I've tried several methods (actually, only 2 that I kept repeating, but they seemed right). The current along PQ should be found through finding the voltage between P and Q and using that (along with the resistance) to find the current. The actual answer is 283 x 10^-6A upward, but my answers don't match. Any help??

 

[G01]

Show me what you have tried so far. Remember the forum rules: You must show your attempt at a solution to get help here.

 

[Gear300]

I thought that since there were 2 individual loops, I could take each one separately and find the emf the magnetic field would cause in each one. Since the magnetic field changes at a rate of 1.00x10^-3T/s and the area for each one is constant, the rate of change of magnetic flux, consequently the emf, through the larger loop would be .000845V through the larger loop and .000423V through the smaller loop. Since the 2 loops share a side PQ, I thought that the voltage along that side would be the subtraction of the 2 emfs. The result would be the voltage across PQ and since resistance is .1Ohm/m*.65m along PQ, I would use those two results to find the current. The answer I get from this is .0065A...which is not the answer.

 

[G01]

I also get that answer for the current. I also agree with your method to find the solution. The fact that we are 3 factors of ten away from the correct answer makes me think some number is incorrect. Also the larger loop will have a larger induced emf and will induce a downward current along PQ due to the right hand rule, so the net current should be downward, not upward. Are you sure your numbers are correct?

 

[Gear300]

pretty sure they are.

 

[pwelp]

I just did some searching on google after working on this problem for a few hours now myself... and this is what I have found. Basically you have to treat it like a kirchhoff rules problem.

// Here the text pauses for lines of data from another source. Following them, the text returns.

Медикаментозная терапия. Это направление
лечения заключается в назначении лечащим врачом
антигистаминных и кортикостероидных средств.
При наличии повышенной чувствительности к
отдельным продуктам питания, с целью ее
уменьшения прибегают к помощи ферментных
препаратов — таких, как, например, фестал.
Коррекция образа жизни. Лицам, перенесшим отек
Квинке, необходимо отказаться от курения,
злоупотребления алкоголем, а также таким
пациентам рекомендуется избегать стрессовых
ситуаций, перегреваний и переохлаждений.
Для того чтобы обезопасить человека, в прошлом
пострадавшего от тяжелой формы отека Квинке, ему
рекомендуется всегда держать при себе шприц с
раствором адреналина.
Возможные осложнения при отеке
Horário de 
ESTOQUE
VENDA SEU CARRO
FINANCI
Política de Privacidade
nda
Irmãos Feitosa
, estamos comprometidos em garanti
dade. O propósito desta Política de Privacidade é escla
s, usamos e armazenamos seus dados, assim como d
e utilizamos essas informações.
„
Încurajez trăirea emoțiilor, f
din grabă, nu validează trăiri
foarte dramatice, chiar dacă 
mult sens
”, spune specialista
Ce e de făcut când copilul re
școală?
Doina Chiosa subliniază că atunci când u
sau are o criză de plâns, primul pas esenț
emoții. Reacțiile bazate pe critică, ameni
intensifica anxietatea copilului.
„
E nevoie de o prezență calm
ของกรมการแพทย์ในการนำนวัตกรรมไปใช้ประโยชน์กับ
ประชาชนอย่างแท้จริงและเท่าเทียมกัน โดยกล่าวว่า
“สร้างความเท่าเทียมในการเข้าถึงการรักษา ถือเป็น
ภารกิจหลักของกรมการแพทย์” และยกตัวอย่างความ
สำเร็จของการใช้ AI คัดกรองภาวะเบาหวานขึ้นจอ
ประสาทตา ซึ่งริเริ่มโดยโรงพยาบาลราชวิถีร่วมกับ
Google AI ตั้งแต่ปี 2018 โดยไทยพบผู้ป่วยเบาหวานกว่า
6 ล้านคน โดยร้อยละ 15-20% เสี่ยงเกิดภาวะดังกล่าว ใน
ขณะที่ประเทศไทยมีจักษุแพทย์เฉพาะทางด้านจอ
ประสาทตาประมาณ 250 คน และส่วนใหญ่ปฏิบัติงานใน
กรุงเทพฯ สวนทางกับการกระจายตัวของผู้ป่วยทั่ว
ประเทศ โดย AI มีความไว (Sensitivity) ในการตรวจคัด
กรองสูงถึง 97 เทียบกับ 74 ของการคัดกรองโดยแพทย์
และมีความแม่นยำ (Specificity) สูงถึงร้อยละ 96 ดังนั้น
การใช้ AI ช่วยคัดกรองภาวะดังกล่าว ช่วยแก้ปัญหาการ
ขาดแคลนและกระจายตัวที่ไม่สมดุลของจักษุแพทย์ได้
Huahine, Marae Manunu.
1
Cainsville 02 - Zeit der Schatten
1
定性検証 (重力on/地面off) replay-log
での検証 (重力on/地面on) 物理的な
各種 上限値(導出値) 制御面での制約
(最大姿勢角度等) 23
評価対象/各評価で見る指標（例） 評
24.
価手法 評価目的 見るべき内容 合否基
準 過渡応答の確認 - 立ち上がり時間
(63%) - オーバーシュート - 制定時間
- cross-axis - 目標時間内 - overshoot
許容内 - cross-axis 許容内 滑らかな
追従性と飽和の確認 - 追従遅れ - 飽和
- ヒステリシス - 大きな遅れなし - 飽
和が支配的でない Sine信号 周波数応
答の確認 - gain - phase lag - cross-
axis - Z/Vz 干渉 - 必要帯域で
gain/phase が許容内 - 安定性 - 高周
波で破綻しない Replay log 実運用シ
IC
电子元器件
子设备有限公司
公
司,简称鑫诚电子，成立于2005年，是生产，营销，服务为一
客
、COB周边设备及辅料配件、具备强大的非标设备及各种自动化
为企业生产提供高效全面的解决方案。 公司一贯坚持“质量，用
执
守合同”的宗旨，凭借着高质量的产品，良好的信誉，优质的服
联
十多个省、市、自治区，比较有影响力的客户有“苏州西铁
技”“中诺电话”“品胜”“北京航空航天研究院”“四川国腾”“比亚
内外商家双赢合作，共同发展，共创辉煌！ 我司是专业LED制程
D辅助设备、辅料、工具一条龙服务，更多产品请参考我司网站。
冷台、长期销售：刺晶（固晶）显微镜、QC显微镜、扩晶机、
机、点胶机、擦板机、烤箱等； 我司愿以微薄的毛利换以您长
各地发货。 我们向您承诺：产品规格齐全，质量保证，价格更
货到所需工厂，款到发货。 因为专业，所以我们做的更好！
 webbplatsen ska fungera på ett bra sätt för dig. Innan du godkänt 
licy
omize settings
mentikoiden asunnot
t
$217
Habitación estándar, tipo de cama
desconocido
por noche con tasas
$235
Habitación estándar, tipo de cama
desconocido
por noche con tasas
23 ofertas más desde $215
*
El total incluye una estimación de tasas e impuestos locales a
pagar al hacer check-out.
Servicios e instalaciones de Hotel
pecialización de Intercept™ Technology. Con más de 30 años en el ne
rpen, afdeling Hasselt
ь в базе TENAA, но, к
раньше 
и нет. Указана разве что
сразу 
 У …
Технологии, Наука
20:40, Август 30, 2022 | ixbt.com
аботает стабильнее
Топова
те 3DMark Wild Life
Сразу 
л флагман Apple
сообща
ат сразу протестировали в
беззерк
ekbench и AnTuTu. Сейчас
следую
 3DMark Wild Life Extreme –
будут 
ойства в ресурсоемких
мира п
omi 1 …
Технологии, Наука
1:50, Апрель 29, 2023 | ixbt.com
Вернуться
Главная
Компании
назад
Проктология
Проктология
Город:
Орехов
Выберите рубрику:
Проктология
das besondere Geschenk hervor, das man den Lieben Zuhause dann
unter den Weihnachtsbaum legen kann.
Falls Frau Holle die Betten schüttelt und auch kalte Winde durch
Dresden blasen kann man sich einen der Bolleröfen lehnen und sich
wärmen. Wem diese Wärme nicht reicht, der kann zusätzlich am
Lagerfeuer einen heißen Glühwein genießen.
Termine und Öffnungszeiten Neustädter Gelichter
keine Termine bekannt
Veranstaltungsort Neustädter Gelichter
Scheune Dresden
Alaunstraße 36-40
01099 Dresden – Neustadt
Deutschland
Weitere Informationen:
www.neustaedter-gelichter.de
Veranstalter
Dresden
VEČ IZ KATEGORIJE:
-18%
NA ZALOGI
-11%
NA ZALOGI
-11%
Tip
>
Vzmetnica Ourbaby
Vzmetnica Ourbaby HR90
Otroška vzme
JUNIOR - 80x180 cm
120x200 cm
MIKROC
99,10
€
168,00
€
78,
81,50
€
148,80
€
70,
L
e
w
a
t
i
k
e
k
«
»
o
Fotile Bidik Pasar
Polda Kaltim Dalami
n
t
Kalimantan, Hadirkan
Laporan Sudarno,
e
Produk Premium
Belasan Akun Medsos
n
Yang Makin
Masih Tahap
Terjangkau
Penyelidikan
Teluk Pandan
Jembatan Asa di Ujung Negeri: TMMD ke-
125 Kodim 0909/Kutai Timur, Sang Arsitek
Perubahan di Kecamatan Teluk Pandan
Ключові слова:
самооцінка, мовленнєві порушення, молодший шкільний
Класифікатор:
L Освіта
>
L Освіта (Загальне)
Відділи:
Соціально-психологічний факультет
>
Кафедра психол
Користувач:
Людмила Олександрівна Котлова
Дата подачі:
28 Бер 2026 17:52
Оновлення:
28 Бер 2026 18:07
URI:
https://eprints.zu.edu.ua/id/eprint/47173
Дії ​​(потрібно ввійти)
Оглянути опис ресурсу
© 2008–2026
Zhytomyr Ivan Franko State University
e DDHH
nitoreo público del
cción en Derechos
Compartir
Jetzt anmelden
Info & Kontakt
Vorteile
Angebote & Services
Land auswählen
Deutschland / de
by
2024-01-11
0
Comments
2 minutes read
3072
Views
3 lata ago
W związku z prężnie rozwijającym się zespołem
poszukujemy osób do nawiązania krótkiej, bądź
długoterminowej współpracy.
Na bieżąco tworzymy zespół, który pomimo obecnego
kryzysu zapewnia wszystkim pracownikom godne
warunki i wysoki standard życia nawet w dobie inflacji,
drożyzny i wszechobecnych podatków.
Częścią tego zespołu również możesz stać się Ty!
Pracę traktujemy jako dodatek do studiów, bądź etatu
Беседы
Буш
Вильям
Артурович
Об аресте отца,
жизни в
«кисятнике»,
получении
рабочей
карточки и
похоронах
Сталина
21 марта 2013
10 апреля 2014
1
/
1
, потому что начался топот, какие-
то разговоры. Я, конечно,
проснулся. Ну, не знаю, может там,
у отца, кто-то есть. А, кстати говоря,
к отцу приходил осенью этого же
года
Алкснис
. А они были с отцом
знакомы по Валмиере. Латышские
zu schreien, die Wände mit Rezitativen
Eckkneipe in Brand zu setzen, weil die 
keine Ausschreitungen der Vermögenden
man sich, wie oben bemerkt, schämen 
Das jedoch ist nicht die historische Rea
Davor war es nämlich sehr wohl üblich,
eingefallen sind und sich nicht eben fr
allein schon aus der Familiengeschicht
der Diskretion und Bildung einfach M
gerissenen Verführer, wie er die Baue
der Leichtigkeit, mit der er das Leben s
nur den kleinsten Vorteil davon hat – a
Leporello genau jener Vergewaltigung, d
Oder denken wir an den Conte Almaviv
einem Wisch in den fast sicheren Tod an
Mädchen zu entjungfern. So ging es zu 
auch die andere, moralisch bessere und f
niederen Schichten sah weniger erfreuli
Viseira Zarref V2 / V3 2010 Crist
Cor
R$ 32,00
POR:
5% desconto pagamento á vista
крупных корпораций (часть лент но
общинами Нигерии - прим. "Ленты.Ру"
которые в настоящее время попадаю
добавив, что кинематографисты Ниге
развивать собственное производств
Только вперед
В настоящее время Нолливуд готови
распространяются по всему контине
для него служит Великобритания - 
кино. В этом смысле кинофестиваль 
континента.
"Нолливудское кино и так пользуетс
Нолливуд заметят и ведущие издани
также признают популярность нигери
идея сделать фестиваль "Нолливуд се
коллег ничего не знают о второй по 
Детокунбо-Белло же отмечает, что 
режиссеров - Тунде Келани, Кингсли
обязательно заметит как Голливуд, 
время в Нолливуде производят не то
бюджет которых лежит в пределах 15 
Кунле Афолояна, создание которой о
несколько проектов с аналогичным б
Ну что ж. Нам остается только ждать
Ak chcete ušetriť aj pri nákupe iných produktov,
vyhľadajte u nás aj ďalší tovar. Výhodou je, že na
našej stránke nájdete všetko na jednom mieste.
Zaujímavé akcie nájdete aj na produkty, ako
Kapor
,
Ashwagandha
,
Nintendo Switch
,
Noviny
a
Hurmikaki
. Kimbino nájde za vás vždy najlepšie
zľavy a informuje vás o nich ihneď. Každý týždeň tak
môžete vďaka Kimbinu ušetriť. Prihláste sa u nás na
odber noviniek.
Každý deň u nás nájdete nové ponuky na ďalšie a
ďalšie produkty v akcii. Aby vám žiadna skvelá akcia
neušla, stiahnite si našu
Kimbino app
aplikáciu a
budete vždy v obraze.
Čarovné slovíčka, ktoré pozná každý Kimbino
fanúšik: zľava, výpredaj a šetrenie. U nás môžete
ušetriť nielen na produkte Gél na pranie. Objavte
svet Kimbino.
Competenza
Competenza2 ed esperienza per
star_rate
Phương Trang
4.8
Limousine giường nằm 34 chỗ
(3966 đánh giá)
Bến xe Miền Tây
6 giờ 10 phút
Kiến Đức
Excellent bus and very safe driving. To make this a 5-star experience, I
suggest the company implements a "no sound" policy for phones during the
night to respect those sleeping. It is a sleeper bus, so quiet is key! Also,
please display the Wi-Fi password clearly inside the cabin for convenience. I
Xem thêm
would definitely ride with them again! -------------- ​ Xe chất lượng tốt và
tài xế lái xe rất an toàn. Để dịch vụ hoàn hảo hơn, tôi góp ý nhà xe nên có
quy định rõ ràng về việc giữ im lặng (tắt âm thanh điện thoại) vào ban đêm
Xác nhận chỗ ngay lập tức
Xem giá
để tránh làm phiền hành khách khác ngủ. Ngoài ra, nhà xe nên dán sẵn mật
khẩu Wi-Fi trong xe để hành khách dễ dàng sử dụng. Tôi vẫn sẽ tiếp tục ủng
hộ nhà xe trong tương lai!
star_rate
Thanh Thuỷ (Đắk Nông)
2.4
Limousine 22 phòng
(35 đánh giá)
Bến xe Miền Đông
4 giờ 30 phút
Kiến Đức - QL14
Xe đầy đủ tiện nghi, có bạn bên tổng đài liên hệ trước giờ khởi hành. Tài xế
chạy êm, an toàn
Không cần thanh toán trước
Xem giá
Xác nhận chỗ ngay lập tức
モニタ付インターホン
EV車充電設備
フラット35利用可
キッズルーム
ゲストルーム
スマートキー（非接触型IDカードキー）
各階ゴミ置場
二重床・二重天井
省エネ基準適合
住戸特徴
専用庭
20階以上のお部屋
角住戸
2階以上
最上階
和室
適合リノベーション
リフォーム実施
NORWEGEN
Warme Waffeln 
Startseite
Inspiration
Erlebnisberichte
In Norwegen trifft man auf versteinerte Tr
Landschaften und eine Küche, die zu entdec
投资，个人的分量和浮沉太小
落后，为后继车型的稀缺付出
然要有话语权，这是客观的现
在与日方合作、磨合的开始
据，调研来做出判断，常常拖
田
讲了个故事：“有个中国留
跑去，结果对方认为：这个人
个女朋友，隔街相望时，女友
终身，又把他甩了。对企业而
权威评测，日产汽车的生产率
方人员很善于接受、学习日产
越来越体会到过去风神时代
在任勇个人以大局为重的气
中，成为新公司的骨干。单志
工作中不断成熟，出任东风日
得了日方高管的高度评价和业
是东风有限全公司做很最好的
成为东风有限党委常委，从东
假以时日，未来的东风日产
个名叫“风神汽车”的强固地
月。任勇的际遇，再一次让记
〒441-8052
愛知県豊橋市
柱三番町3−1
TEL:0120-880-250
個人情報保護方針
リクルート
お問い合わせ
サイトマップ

physicsforums/archive/index.php/t-69984.html


(i am not allowed to post links apparently... but physicsforums.com goes where it says physicsforums)
Hope this helps

 

[Gear300]

heh...link doesn't work...thanks though.

 

[apelling]

pwelp is right - use Kirchoff's circuit laws.

The emf s you have calculated are correct but they are spread around each loop.

I found it helped to model each loop as 4 resistors of either 65mOhm (milliOhm) for 65cm sides or 130mOhm resistance for 130cm sides. The two loops share a 65mOhm resistor ie side PQ. Insert into each loop a battery of the emf you have calculated previously. Then solve using Kirchoff. This gave me an answer of 280 microA (rounding errors probably)

 

[Gear300]

Alright...to be sure, the emf generated in these loops is distributed across the loops, right?

 

[apelling]

Yes there will be a potential difference across each resistor given by Ohm's law V=IR.

 

[Gear300]

alright then...thanks, I think I got it.